# Valley City Good Hunting for snows in Spring



## FlyerCapt17 (Jan 14, 2005)

*Devils lake have lots of snow geese?*​
Yes1155.00%no945.00%


----------



## FlyerCapt17 (Jan 14, 2005)

I havn't been to Valley City but it's close to my area. I was wondering if the snows fly threw in the Spring season.

If not, where is a good area? :sniper:


----------



## Maverick (Mar 4, 2002)

Good place, but the best place is where the migratoin is going. Look it up! It changes from year to year!


----------



## KEN W (Feb 22, 2002)

If your'e asking about Valley city....why does the poll say Devils Lake?


----------



## Maverick (Mar 4, 2002)

You are asking about snow geese and you put the topic under canadian goose hunting?
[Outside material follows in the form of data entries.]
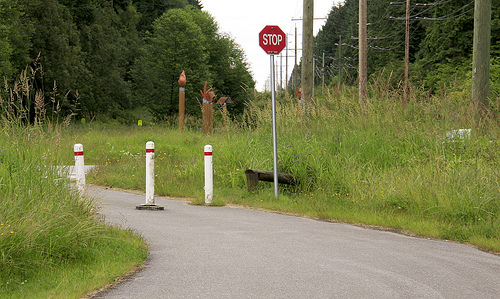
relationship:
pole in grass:
[465, 5, 495, 142] [339, 94, 442, 197]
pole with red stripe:
[199, 141, 212, 203] [203, 151, 212, 156]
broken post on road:
[238, 167, 301, 194] [49, 164, 499, 297]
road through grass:
[49, 164, 499, 297] [87, 64, 499, 256]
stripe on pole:
[74, 147, 82, 156] [69, 139, 89, 201]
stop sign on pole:
[255, 19, 295, 66] [263, 52, 287, 201]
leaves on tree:
[49, 54, 139, 107] [132, 10, 214, 113]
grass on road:
[0, 62, 500, 296] [90, 180, 499, 297]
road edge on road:
[79, 215, 151, 297] [49, 164, 499, 297]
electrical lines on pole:
[250, 0, 465, 70] [301, 0, 312, 110]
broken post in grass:
[244, 167, 296, 190] [70, 91, 498, 245]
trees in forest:
[0, 4, 254, 111] [0, 1, 495, 250]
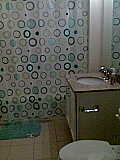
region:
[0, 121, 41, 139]
a bath mat on the floor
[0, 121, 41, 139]
the bath mat color is blue-green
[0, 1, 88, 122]
the shower curtain has a white background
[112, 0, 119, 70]
the shower curtain is reflected in the mirror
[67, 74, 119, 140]
the vanity is under the mirror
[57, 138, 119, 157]
the toilet is white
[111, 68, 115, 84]
a bottle on the side of the sink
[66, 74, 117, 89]
the top of the vanity is granite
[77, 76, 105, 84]
the sink is white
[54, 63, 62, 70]
the circle on the shower curtain is green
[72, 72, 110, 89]
a bathroom sink.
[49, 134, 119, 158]
a white toilet.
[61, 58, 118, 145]
a bathroom sink with faucet.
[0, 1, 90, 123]
a shower curtain.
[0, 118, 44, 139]
A rug near a shower.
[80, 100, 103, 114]
a metal toilet paper roller.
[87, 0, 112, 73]
a white section of wall.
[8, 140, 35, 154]
a tile on the floor.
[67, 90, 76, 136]
a door on a bathroom sink.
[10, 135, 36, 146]
a brown tile on a floor.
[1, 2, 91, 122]
bath tub curtain with circles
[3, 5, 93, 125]
shower curtain with blue circles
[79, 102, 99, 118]
empty toilet paper holder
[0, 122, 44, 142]
green bath tub mat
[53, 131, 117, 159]
white porcelain toilet lid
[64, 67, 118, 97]
brown bathroom counter top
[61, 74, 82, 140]
under sink storage cabinet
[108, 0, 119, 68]
reflection of shower curtain in mirror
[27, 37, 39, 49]
blue circle on shower curtain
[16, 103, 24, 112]
green circle on shower curtain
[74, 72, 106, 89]
a white bathroom sink.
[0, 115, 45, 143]
a bathroom floor rug.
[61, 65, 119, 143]
a bathroom sink.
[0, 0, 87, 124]
a multi colored shower curtain.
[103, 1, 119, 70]
a large bathroom mirror.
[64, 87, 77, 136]
a wooden door on a bathroom sink.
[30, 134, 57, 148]
a tile on a floor.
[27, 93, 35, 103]
a red circle on a shower curtain.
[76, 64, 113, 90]
sink in the photo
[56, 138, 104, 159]
toilet next to sink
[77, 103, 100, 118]
toilet paper holder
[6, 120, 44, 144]
mat on the ground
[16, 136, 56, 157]
floor next to sink and toilet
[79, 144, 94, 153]
white toilet seat lid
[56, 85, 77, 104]
cabinet under the sink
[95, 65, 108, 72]
faucet above the sink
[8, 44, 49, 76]
shower curtain next to sink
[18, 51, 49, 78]
circular designs on curtain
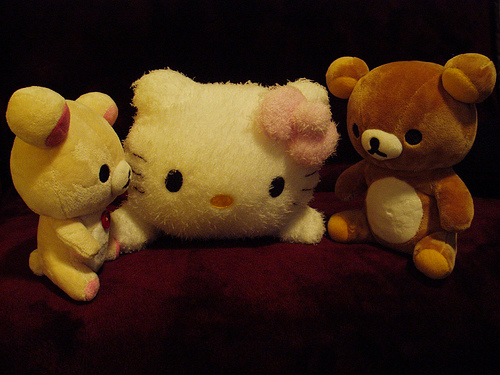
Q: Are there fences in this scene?
A: No, there are no fences.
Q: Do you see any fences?
A: No, there are no fences.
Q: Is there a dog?
A: No, there are no dogs.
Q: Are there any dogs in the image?
A: No, there are no dogs.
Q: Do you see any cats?
A: Yes, there is a cat.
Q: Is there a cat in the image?
A: Yes, there is a cat.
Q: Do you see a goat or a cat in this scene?
A: Yes, there is a cat.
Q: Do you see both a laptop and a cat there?
A: No, there is a cat but no laptops.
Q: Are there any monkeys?
A: No, there are no monkeys.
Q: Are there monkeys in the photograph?
A: No, there are no monkeys.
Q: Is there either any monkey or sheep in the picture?
A: No, there are no monkeys or sheep.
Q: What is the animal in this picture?
A: The animal is a cat.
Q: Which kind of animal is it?
A: The animal is a cat.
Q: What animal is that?
A: This is a cat.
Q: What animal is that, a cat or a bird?
A: This is a cat.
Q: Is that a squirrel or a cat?
A: That is a cat.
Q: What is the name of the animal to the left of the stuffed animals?
A: The animal is a cat.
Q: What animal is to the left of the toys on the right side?
A: The animal is a cat.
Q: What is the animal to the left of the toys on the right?
A: The animal is a cat.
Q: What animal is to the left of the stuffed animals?
A: The animal is a cat.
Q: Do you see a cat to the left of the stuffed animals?
A: Yes, there is a cat to the left of the stuffed animals.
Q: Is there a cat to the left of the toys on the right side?
A: Yes, there is a cat to the left of the stuffed animals.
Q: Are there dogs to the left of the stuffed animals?
A: No, there is a cat to the left of the stuffed animals.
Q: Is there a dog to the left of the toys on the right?
A: No, there is a cat to the left of the stuffed animals.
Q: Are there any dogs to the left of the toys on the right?
A: No, there is a cat to the left of the stuffed animals.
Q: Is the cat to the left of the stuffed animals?
A: Yes, the cat is to the left of the stuffed animals.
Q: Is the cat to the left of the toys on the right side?
A: Yes, the cat is to the left of the stuffed animals.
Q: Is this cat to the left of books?
A: No, the cat is to the left of the stuffed animals.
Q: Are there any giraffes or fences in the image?
A: No, there are no fences or giraffes.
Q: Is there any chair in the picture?
A: Yes, there is a chair.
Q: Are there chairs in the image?
A: Yes, there is a chair.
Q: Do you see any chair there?
A: Yes, there is a chair.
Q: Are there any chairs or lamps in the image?
A: Yes, there is a chair.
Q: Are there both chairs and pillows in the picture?
A: No, there is a chair but no pillows.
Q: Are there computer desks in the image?
A: No, there are no computer desks.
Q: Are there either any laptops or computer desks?
A: No, there are no computer desks or laptops.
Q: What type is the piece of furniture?
A: The piece of furniture is a chair.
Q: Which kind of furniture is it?
A: The piece of furniture is a chair.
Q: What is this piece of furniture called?
A: This is a chair.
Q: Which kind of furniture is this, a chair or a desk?
A: This is a chair.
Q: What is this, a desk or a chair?
A: This is a chair.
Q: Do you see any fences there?
A: No, there are no fences.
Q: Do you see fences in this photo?
A: No, there are no fences.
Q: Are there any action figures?
A: No, there are no action figures.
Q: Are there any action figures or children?
A: No, there are no action figures or children.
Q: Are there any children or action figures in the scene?
A: No, there are no action figures or children.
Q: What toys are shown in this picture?
A: The toys are stuffed animals.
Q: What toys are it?
A: The toys are stuffed animals.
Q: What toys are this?
A: Those are stuffed animals.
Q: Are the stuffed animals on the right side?
A: Yes, the stuffed animals are on the right of the image.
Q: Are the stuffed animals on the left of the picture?
A: No, the stuffed animals are on the right of the image.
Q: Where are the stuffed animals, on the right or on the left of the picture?
A: The stuffed animals are on the right of the image.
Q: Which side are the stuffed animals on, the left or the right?
A: The stuffed animals are on the right of the image.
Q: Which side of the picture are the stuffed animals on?
A: The stuffed animals are on the right of the image.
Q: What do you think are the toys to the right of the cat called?
A: The toys are stuffed animals.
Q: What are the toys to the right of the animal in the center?
A: The toys are stuffed animals.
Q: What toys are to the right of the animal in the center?
A: The toys are stuffed animals.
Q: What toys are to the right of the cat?
A: The toys are stuffed animals.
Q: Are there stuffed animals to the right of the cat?
A: Yes, there are stuffed animals to the right of the cat.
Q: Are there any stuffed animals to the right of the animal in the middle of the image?
A: Yes, there are stuffed animals to the right of the cat.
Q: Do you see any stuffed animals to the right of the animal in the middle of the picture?
A: Yes, there are stuffed animals to the right of the cat.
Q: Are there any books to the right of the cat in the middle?
A: No, there are stuffed animals to the right of the cat.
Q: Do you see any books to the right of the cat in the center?
A: No, there are stuffed animals to the right of the cat.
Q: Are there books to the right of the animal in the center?
A: No, there are stuffed animals to the right of the cat.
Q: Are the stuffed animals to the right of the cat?
A: Yes, the stuffed animals are to the right of the cat.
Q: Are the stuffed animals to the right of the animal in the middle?
A: Yes, the stuffed animals are to the right of the cat.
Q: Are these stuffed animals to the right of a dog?
A: No, the stuffed animals are to the right of the cat.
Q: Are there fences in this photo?
A: No, there are no fences.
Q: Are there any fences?
A: No, there are no fences.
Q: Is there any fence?
A: No, there are no fences.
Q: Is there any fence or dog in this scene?
A: No, there are no fences or dogs.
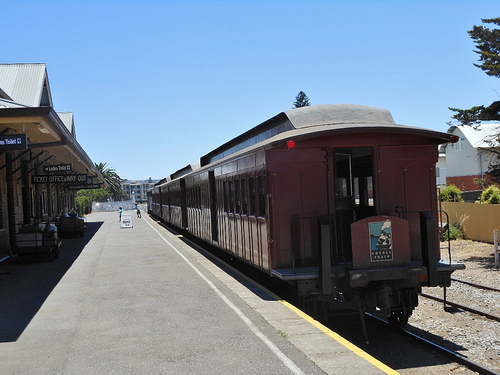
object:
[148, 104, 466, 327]
train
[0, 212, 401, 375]
sidewalk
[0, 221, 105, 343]
shadow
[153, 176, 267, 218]
windows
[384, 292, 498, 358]
tracks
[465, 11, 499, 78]
tree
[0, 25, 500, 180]
sky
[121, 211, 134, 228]
sign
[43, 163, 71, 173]
sign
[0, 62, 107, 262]
building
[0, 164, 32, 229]
wall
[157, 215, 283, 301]
shadow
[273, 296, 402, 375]
line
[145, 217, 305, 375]
line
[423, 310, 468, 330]
gravel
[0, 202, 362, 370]
platform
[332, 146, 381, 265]
door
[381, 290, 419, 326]
wheel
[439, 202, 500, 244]
fence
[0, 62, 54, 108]
roofs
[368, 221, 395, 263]
logo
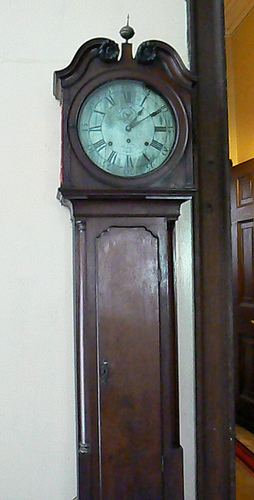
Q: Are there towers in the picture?
A: No, there are no towers.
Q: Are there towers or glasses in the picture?
A: No, there are no towers or glasses.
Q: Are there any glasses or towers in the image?
A: No, there are no towers or glasses.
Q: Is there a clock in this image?
A: Yes, there is a clock.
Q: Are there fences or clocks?
A: Yes, there is a clock.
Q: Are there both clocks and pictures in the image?
A: No, there is a clock but no pictures.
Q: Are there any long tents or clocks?
A: Yes, there is a long clock.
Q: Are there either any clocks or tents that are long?
A: Yes, the clock is long.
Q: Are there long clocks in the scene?
A: Yes, there is a long clock.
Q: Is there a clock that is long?
A: Yes, there is a clock that is long.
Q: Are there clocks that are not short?
A: Yes, there is a long clock.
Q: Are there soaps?
A: No, there are no soaps.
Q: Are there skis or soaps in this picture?
A: No, there are no soaps or skis.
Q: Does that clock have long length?
A: Yes, the clock is long.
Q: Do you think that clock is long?
A: Yes, the clock is long.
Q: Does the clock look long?
A: Yes, the clock is long.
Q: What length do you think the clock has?
A: The clock has long length.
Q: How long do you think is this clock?
A: The clock is long.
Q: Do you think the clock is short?
A: No, the clock is long.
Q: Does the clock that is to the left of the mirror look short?
A: No, the clock is long.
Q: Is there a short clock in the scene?
A: No, there is a clock but it is long.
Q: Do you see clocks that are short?
A: No, there is a clock but it is long.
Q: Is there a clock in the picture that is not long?
A: No, there is a clock but it is long.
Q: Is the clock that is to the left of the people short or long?
A: The clock is long.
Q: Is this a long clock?
A: Yes, this is a long clock.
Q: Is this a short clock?
A: No, this is a long clock.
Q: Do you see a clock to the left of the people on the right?
A: Yes, there is a clock to the left of the people.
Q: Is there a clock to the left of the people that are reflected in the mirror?
A: Yes, there is a clock to the left of the people.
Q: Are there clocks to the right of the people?
A: No, the clock is to the left of the people.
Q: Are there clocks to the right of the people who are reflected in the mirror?
A: No, the clock is to the left of the people.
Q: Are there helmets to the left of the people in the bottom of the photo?
A: No, there is a clock to the left of the people.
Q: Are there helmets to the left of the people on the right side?
A: No, there is a clock to the left of the people.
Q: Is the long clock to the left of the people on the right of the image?
A: Yes, the clock is to the left of the people.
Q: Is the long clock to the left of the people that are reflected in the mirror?
A: Yes, the clock is to the left of the people.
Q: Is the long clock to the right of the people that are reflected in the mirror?
A: No, the clock is to the left of the people.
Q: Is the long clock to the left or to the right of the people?
A: The clock is to the left of the people.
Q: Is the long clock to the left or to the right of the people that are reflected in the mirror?
A: The clock is to the left of the people.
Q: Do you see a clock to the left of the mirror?
A: Yes, there is a clock to the left of the mirror.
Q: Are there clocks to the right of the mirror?
A: No, the clock is to the left of the mirror.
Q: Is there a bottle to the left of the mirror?
A: No, there is a clock to the left of the mirror.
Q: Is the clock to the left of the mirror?
A: Yes, the clock is to the left of the mirror.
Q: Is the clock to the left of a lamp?
A: No, the clock is to the left of the mirror.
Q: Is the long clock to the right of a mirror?
A: No, the clock is to the left of a mirror.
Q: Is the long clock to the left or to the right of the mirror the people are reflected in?
A: The clock is to the left of the mirror.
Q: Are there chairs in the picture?
A: No, there are no chairs.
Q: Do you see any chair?
A: No, there are no chairs.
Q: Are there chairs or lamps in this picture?
A: No, there are no chairs or lamps.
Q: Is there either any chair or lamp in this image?
A: No, there are no chairs or lamps.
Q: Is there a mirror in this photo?
A: Yes, there is a mirror.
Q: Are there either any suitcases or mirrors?
A: Yes, there is a mirror.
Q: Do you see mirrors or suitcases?
A: Yes, there is a mirror.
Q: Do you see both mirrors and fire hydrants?
A: No, there is a mirror but no fire hydrants.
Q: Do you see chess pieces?
A: No, there are no chess pieces.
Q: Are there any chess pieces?
A: No, there are no chess pieces.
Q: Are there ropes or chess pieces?
A: No, there are no chess pieces or ropes.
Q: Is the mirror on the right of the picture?
A: Yes, the mirror is on the right of the image.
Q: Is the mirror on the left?
A: No, the mirror is on the right of the image.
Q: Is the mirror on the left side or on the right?
A: The mirror is on the right of the image.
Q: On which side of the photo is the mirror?
A: The mirror is on the right of the image.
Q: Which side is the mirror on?
A: The mirror is on the right of the image.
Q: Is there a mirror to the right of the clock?
A: Yes, there is a mirror to the right of the clock.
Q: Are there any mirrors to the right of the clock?
A: Yes, there is a mirror to the right of the clock.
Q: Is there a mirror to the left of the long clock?
A: No, the mirror is to the right of the clock.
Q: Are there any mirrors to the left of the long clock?
A: No, the mirror is to the right of the clock.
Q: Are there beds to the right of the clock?
A: No, there is a mirror to the right of the clock.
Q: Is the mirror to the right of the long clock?
A: Yes, the mirror is to the right of the clock.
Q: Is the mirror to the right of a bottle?
A: No, the mirror is to the right of the clock.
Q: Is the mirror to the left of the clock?
A: No, the mirror is to the right of the clock.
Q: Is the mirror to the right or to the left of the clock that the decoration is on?
A: The mirror is to the right of the clock.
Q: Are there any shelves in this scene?
A: No, there are no shelves.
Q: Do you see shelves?
A: No, there are no shelves.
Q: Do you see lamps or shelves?
A: No, there are no shelves or lamps.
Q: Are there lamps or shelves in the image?
A: No, there are no shelves or lamps.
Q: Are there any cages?
A: No, there are no cages.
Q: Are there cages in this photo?
A: No, there are no cages.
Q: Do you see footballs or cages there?
A: No, there are no cages or footballs.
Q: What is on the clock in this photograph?
A: The decoration is on the clock.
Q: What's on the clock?
A: The decoration is on the clock.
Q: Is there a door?
A: Yes, there is a door.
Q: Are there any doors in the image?
A: Yes, there is a door.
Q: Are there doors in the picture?
A: Yes, there is a door.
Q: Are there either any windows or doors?
A: Yes, there is a door.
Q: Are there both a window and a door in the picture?
A: No, there is a door but no windows.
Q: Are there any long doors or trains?
A: Yes, there is a long door.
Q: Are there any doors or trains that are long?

Someone is lost?


----------



## DJRooster (Nov 4, 2002)

That's why he needs some direction in his life!! The answer to all of these is yes depending on your timing and the year. But generally speaking if you go a little farther west than the valley the migration should be a little better.


----------



## grizzly (Jan 14, 2003)

You are asking about snow geese and you put the topic under canadian goose hunting? Someone is lost?

thats some funny shirt :lol:


----------



## Drew Willemsen (Sep 29, 2003)

first post? no way!! JK Man!! :welcome:


----------